According to a joint statement, the two organisations said that creating harmonised and authoritative Shariah guidance for gold is necessary if the asset class is to become more widely accepted by Islamic investors.
This lays to rest the long-running debate on whether gold is a currency or commodity, and the complexity of Islamic attitudes toward gold products that led to scattered and fragmented rulings in the past.
GOVERNANCE, REGULATION, STANDARDISATION
Regulation and standardisation across sectors is increasingly required to create clearer pathways to enter the Islamic economy. In the food sector, the Dubai-based International Halal Accreditation Forum (IHAF) is promoting the idea of a single certification agency in each country, which would preferably operate in the government sector to ensure cross-border cooperation in import and export.
In Islamic finance, governance saw steady growth, according to the IFDR, which reported 35 countries with at least one type of Islamic finance regulation in practice.
Additionally, central or national Shariah boards are gaining ground, including in countries such as Bahrain, which announced a year ago that it is drafting the legal framework to create a board of scholars that would oversee the Kingdom’s Islamic finance sector. The Central Bank of the UAE has also announced that it is working on creating a central Shariah board while newer Islamic finance jurisdictions Nigeria and Morocco are already moving towards their own centralised Shariah boards.

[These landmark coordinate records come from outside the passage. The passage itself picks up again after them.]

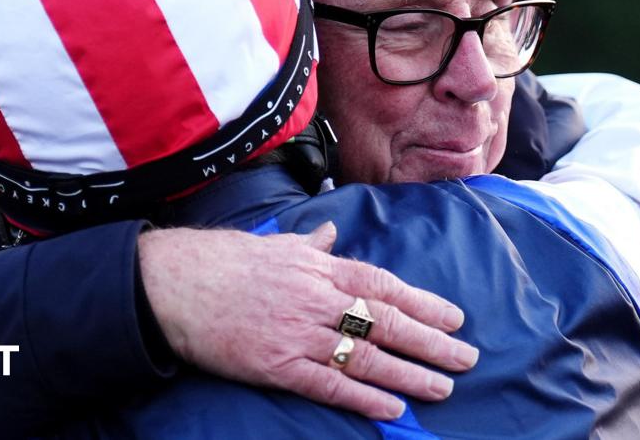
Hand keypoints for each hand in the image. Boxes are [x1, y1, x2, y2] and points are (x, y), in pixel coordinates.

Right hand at [138, 223, 478, 419]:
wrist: (172, 284)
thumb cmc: (223, 261)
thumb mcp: (275, 244)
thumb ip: (311, 244)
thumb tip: (333, 231)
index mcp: (318, 269)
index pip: (383, 285)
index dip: (423, 303)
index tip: (454, 318)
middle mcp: (316, 300)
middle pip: (386, 322)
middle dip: (431, 342)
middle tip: (467, 358)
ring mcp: (297, 334)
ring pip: (366, 356)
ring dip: (409, 374)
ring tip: (442, 387)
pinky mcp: (276, 365)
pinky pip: (329, 384)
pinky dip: (363, 397)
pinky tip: (392, 408)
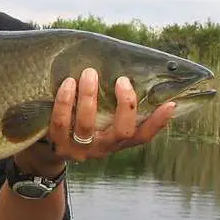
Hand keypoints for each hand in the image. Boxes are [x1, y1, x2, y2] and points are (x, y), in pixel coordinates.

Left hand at [48, 68, 173, 161]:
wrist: (49, 149)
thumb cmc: (81, 121)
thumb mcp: (100, 117)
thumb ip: (113, 103)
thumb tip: (131, 70)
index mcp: (117, 141)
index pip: (143, 136)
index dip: (158, 123)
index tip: (170, 104)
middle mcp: (103, 147)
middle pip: (122, 131)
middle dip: (125, 104)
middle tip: (122, 80)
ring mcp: (81, 149)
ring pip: (87, 124)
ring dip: (89, 96)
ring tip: (89, 73)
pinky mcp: (59, 145)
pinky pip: (61, 122)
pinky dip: (65, 101)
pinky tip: (68, 83)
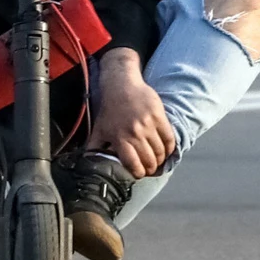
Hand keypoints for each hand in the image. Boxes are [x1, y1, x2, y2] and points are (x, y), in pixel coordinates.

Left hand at [88, 49, 175, 178]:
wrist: (121, 85)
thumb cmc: (109, 109)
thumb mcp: (99, 129)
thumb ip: (95, 148)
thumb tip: (90, 163)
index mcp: (119, 138)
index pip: (133, 164)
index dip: (138, 173)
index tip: (140, 174)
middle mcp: (134, 133)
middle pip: (149, 160)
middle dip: (151, 168)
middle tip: (150, 168)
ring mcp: (148, 124)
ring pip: (160, 151)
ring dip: (160, 159)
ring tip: (158, 159)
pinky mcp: (159, 116)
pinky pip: (169, 138)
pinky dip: (169, 147)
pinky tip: (166, 150)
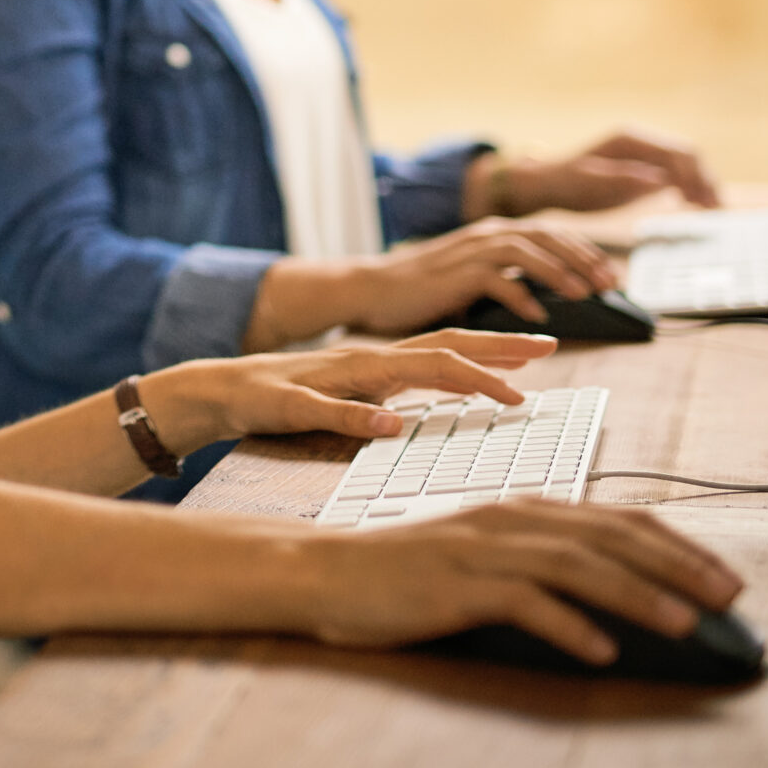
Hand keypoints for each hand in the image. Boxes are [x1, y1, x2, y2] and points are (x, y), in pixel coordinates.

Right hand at [160, 329, 557, 451]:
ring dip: (453, 376)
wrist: (219, 392)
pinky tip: (388, 424)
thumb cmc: (291, 396)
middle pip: (441, 347)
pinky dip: (360, 415)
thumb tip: (453, 394)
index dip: (498, 344)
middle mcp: (364, 361)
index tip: (546, 345)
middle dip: (497, 347)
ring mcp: (331, 380)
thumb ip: (399, 389)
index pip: (450, 344)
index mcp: (380, 361)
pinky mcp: (294, 402)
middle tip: (548, 348)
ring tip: (499, 391)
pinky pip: (329, 409)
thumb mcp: (355, 393)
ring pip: (399, 370)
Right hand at [293, 500, 744, 665]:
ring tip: (686, 622)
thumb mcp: (484, 555)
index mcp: (523, 510)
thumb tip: (611, 589)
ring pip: (577, 564)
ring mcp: (483, 549)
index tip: (723, 574)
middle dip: (679, 565)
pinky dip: (568, 625)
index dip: (678, 545)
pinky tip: (600, 649)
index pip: (618, 519)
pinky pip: (523, 602)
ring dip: (638, 594)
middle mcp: (511, 519)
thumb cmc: (409, 570)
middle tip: (729, 595)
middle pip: (610, 536)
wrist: (328, 571)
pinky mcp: (457, 583)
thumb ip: (540, 561)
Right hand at [350, 219, 621, 331]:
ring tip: (584, 294)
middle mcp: (486, 235)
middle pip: (547, 237)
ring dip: (560, 271)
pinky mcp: (455, 273)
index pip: (551, 234)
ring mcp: (470, 251)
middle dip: (583, 259)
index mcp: (493, 233)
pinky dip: (522, 294)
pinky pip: (497, 279)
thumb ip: (505, 279)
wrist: (374, 289)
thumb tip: (545, 298)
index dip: (584, 252)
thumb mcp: (472, 278)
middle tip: (610, 284)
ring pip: (527, 252)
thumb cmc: (423, 290)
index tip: (610, 275)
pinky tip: (538, 313)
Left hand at [482, 129, 721, 217]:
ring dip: (701, 183)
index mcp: (630, 140)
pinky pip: (675, 173)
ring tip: (712, 209)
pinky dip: (689, 186)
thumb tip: (660, 181)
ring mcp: (644, 152)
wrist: (549, 184)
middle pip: (687, 155)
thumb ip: (625, 180)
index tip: (704, 200)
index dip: (696, 176)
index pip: (676, 152)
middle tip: (715, 208)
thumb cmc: (566, 184)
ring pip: (685, 163)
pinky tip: (695, 204)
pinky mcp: (644, 167)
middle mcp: (640, 141)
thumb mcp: (590, 184)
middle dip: (704, 179)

Omar Mustafa Ansari, AAOIFI Deputy Secretary General told Salaam Gateway the organisation is going to comprehensively study the trend.
“When we first studied it, there were at least 11 or 12 countries that already had [a central Shariah board] and there were four or five that were thinking about it. Now, most of them are thinking about it,” said Ansari.
“In some of the countries where Islamic finance is very small and Muslims are also a minority, the regulators are thinking about it because it’s about understanding the requirement of the overall industry rather than allowing each bank to do whatever they feel is right,” he added.
Analysts believe that effective standardisation in product as well as regulation is essential if the Islamic economy is to fulfil its potential to reach $6.5 trillion over the next four years, 54 percent of which would rest in Islamic finance assets.